While there are currently many developments being made across the entire additive manufacturing industry, among others that have been standing out as of late have consisted of 3D printing applications that are of either very large scale or very small scale applications.

So far, the smaller applications have mainly consisted of research into nanoscale 3D printing for purposes such as biomedical engineering applications including cell scaffolding while the larger applications have been focused on creating architectural structures such as those that can be created in any geographical area using found materials.  Needless to say, the developments surrounding these scaled applications are among the most exciting to date that we’ve seen.  

Among some of the more recent developments in large scale 3D printing, a Finland-based company is currently researching ways of leveraging additive manufacturing technology to create 3D printed apartment buildings that can be used in the very near future.  

The company, Fimatec, was founded by current CEO Arto Koivuharju and blends both additive manufacturing with robotic fabrication to create ‘ready-to-live’ apartments through a unique fabrication process that creates both exterior walls and interior walls with insulation simultaneously.  

Among other details that make the company’s approach interesting include their modular home-like approach to the building process; all of the walls are printed within their own manufacturing facility much like a traditional product.  Like a large set of blocks, the walls can be used to assemble the buildings quickly and accurately with the pre-made components as specified by a team of architects and structural engineers.  Eventually, Koivuharju is hoping to move this printing process from his factory to construction sites to reduce the transportation costs and make the process even more seamless.  

“The cost is 10-20 percent less than with traditional concrete element building, and the units are constructed 70-80 percent faster,” says Koivuharju. “When building on-site, the costs can drop by half.”

Thus far, the project has cost Koivuharju €200,000 out of his own pocket to develop the print heads and patent the technology.  Understandably, he’d like to see the idea develop into something that can be utilized by the construction industry sooner rather than later.  Just yesterday, Koivuharju unveiled an example of his 3D printed walls that he thinks can revolutionize the industry.  

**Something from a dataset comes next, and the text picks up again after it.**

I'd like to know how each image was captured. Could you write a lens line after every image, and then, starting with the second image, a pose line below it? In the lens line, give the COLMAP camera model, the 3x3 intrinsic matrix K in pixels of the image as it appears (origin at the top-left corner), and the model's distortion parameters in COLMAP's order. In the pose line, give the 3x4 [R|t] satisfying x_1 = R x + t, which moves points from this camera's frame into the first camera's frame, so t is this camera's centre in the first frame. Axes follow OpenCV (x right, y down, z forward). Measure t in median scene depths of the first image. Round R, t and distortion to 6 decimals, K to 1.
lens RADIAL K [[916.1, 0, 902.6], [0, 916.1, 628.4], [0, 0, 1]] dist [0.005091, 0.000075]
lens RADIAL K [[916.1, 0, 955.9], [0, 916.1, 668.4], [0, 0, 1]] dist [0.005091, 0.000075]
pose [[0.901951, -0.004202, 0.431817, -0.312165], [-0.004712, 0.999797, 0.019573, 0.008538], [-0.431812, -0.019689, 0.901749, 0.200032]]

“We assume that by the second half of next year we will have a suitable industrial version of the device available,” said Birch Harju, Fimatec’s Managing Director.

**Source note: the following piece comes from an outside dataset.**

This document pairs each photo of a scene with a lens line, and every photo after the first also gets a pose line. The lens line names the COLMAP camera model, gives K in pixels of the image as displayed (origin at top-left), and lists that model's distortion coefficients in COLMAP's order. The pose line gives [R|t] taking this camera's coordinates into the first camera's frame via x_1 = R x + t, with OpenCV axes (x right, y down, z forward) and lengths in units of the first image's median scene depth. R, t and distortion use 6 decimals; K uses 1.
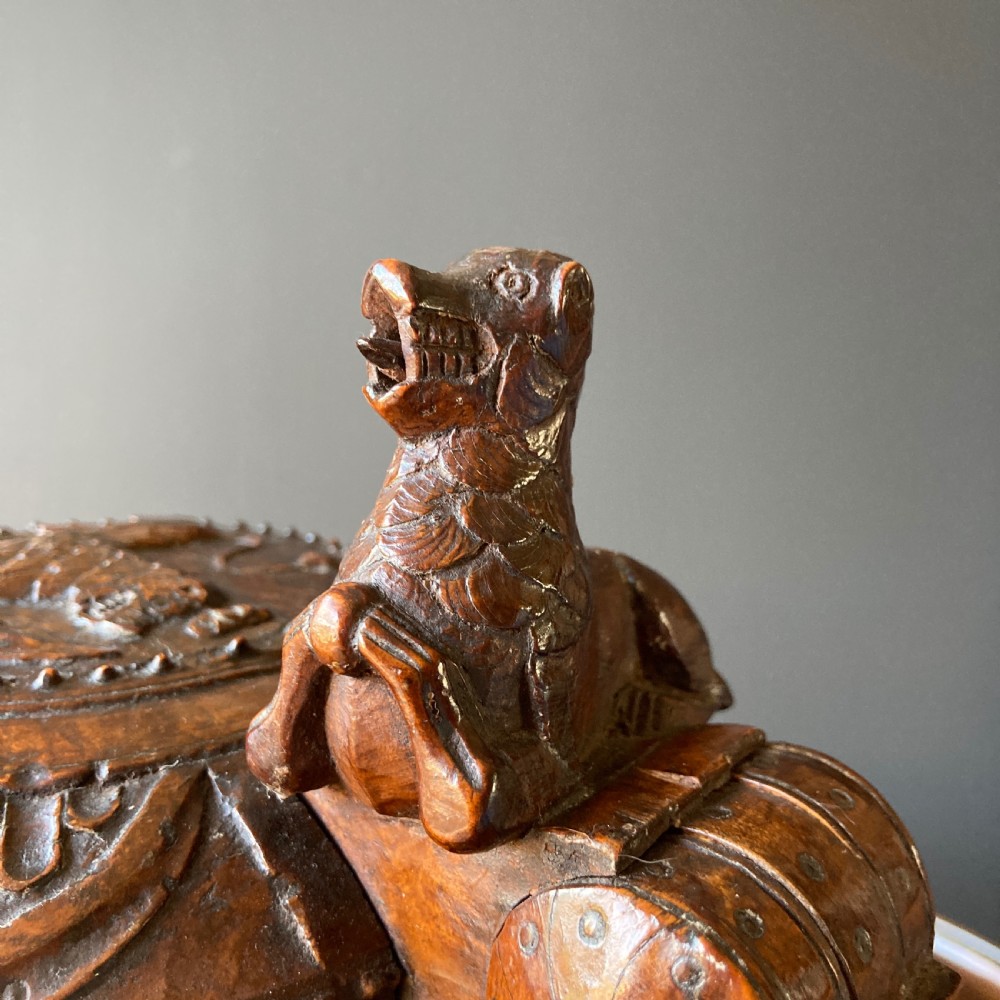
lens RADIAL K [[1151.1, 0, 478.7], [0, 1151.1, 405.0], [0, 0, 1]] dist [-0.036881, -0.071851]
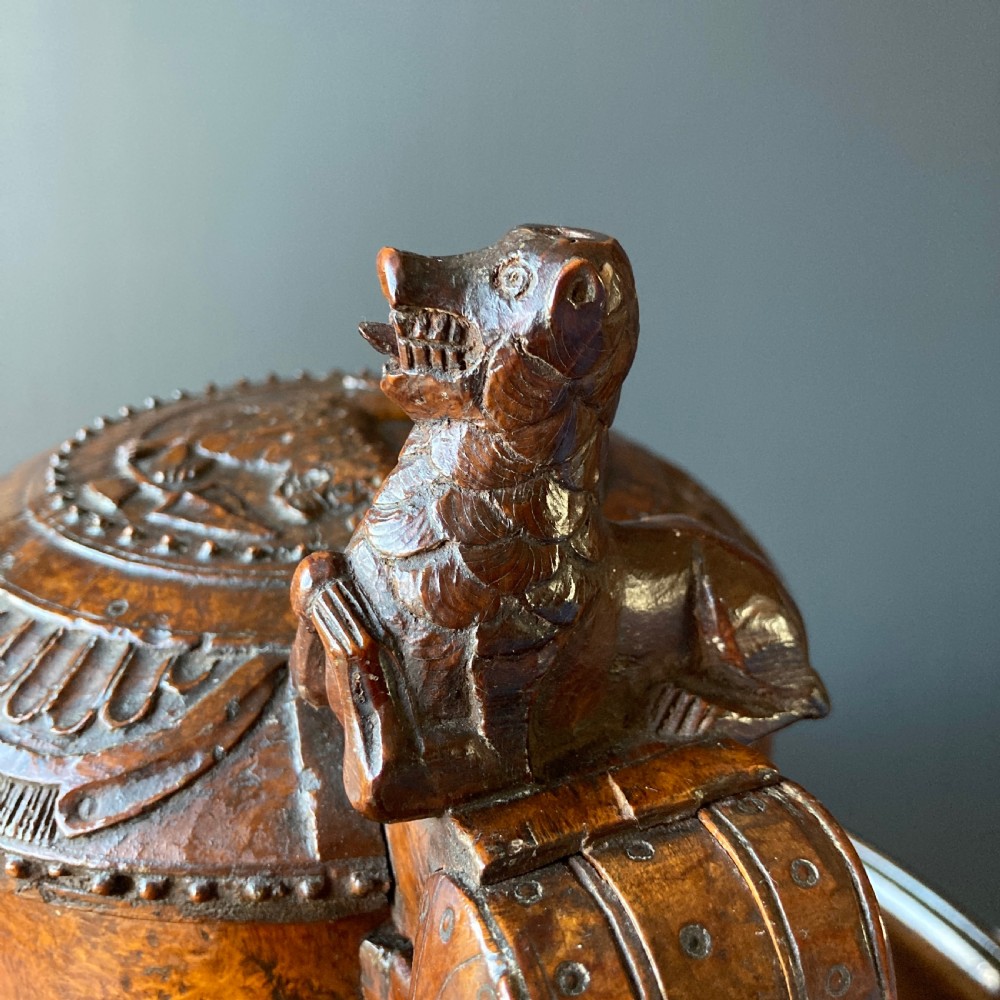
lens RADIAL K [[1151.1, 0, 478.7], [0, 1151.1, 405.0], [0, 0, 1]] dist [-0.036881, -0.071851]
pose [[0.872544, 0.149434, -0.465121, 0.473079], [-0.050184, 0.974450, 0.218928, -0.214890], [0.485952, -0.167682, 0.857749, 0.155450]]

Currently, Koivuharju is hoping to raise at least €1.5 million to begin a pilot project that utilizes the Fimatec 3D printed walls and would be expected to begin next year.

While we’ve seen a number of 3D printers that are designed specifically for creating walls, none have focused on the challenge of creating both interior and exterior walls with insulation via an additive manufacturing approach.  If Koivuharju can raise the funding necessary to begin the pilot project, then we may be seeing 3D printed housing as a viable living option sooner than we previously thought.